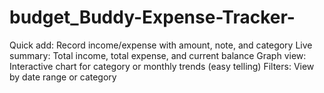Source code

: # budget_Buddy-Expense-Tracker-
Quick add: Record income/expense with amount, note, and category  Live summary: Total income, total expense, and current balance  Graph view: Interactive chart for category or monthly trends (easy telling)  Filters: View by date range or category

==

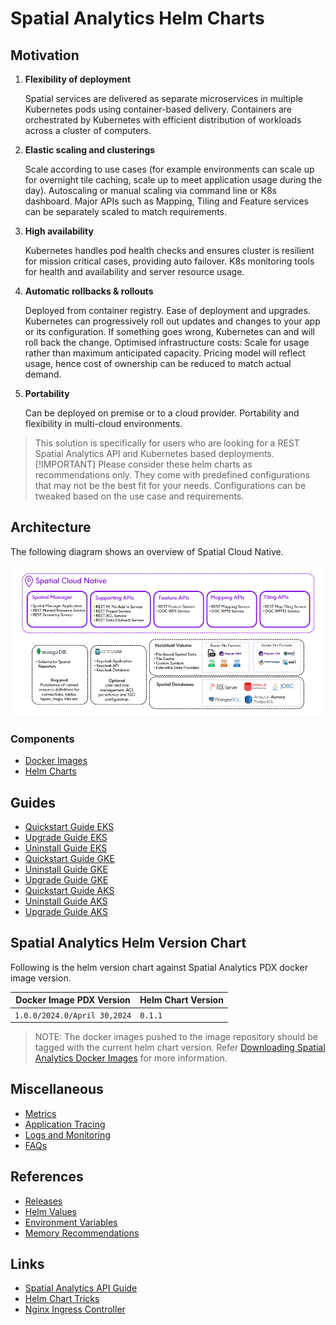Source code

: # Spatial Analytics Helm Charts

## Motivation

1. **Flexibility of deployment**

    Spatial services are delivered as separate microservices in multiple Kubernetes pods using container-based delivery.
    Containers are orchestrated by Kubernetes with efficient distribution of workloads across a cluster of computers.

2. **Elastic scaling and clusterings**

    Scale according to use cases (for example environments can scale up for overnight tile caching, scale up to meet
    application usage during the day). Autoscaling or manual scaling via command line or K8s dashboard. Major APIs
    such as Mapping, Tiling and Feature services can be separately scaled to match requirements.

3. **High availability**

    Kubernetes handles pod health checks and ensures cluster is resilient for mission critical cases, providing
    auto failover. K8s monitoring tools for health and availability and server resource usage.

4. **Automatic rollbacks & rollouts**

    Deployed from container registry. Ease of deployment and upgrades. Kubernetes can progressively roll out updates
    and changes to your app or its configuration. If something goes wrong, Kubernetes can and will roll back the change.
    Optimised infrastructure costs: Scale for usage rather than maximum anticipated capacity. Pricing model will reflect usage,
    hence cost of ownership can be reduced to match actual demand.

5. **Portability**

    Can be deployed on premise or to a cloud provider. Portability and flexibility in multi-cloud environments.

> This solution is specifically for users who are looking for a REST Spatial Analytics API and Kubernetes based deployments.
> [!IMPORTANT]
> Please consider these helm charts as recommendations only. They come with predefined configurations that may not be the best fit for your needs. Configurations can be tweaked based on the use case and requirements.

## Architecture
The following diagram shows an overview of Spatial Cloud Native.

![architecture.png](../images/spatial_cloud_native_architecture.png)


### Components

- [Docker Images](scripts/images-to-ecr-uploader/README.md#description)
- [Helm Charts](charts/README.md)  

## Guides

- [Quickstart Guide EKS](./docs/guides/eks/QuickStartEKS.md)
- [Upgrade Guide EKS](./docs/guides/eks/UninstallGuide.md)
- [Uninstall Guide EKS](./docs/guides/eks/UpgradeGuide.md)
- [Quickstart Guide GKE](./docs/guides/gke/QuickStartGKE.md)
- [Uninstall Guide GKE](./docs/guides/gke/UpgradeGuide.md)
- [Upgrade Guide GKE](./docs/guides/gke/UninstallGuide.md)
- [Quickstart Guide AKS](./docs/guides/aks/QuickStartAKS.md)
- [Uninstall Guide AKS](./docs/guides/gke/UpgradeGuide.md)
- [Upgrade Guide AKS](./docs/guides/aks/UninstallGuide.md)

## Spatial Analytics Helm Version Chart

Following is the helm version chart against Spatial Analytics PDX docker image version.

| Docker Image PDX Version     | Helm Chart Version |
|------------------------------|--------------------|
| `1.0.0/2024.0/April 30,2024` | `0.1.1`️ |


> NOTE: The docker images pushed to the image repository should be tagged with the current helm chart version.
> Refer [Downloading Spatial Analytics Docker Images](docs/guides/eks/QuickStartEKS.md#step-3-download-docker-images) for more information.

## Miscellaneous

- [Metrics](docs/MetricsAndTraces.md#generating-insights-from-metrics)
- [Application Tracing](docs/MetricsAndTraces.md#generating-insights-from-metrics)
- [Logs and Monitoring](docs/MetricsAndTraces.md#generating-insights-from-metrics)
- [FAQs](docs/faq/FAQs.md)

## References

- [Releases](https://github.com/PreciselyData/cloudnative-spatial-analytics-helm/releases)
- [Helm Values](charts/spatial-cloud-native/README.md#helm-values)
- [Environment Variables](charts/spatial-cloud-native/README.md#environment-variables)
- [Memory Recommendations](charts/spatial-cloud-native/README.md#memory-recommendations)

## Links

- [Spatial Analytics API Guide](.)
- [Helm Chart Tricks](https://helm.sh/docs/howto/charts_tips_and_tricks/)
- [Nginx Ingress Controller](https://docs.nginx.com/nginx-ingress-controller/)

> Job:
Please reproduce the lines in these rows, starting with the line that contains "## Miscellaneous" and going on through the line that contains "- [Nginx Ingress".

> Task output:
## Miscellaneous

- [Metrics](docs/MetricsAndTraces.md#generating-insights-from-metrics)
- [Application Tracing](docs/MetricsAndTraces.md#generating-insights-from-metrics)
- [Logs and Monitoring](docs/MetricsAndTraces.md#generating-insights-from-metrics)
- [FAQs](docs/faq/FAQs.md)

## References

- [Releases](https://github.com/PreciselyData/cloudnative-spatial-analytics-helm/releases)
- [Helm Values](charts/spatial-cloud-native/README.md#helm-values)
- [Environment Variables](charts/spatial-cloud-native/README.md#environment-variables)
- [Memory Recommendations](charts/spatial-cloud-native/README.md#memory-recommendations)

## Links

- [Spatial Analytics API Guide](.)
- [Helm Chart Tricks](https://helm.sh/docs/howto/charts_tips_and_tricks/)
- [Nginx Ingress Controller](https://docs.nginx.com/nginx-ingress-controller/)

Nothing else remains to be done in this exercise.